Wiseman peeps in on a senior citizen dance group, on live on-stage interviews with the likes of Elvis Costello and Laurie Anderson, and on many, many staff meetings in which budget details, for example, are hammered out and worried over by the minute and the hour. Wiseman wants to know how the world works, and with his inquisitive eyes and ears, he serves as a guide for us, too. Boring meetings are a fact of life, but they can be acorns of sorts, from which mighty oaks may grow.

As film lovers get older, filmmakers only seem to get younger: There are always new ones coming along, many of them men (still), eager to communicate ideas and feelings that are important to them. It’s crucial to try to keep up, because you never know when extraordinary talent is going to emerge.

Yet sometimes it’s older filmmakers who can seem the most vital, not because they’re experimenting with flashy techniques, but because they know how to freshen classic ones in the service of things they want to say. In writer-director James Toback’s The Private Life of a Modern Woman, Sienna Miller—who has always been a terrific, subtly expressive actress and is only getting better—plays Vera Lockman, an out-of-work actress who’s trying her hand at being a writer, seemingly as a way to stave off despair and worthlessness. There’s been an accident—a tragedy that occurs right on her home turf, in her sleek, rich-girl Manhattan apartment—and she needs to work out a plan.

Her day is a multilayered to-do list. Her mother (Colleen Camp) comes over for dinner with her grandfather (a superb Charles Grodin), who’s suffering from Alzheimer’s—he asks the same questions over and over again, each quizzical loop a stanza of anguishing poetry. Carl Icahn shows up in the flesh, because—well, why not? There’s another thing: Vera must figure out how to dispose of a body.

In the ‘70s, Toback himself was one of those brash young filmmaking kids you had to keep an eye on. (His directorial debut was the scrappy 1978 crime drama Fingers, with Harvey Keitel.) Now, like most filmmakers of his generation, he’s having to find creative ways to make movies, because the old rules no longer apply, not even the rule-breaking 1970s rules. The Private Life of a Modern Woman is structured like a dream, or a nightmare, laid out the way you’d break down your day on an iPhone calendar: Vera has just has to get through it, and in the process her insecurities, her willingness to evade the truth, her submerged hopes become real to us—they cut like tiny glass slivers. In the most surreal scene, Toback himself shows up, playing a concerned friend or perhaps only just himself. He plunks in a chair and begins quizzing Vera, shrink-style: “Are you depressed?” “Do you feel you’re getting away with something?” “Do you ever feel like committing suicide?” She counters this asker of questions, this thief of thoughts, with cagey non-answers. To answer directly would be like staring into the sun.

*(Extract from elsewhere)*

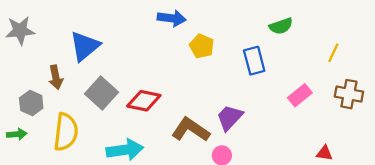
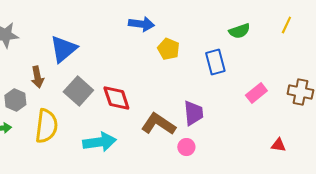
yellow line: (333, 53) -> (286, 25), moved
red diamond: (144, 101) -> (116, 98), turned 60
purple trapezoid: (230, 117) -> (193, 113), turned 132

Toback does a lot with a little. The picture is set mostly in that swank apartment, with a road trip up the Hudson as an interlude. It’s not wholly clear what he’s trying to say, but the movie captures the texture of what it’s like to have to think on your feet, even as the ground is slipping away from you. Vera’s very busy, very strange day, a day of confrontations, wily falsehoods and refusals, is a kind of memento mori. There’s so much to do before the end of the day. And still, no matter how hard you try, everything is just a loose end.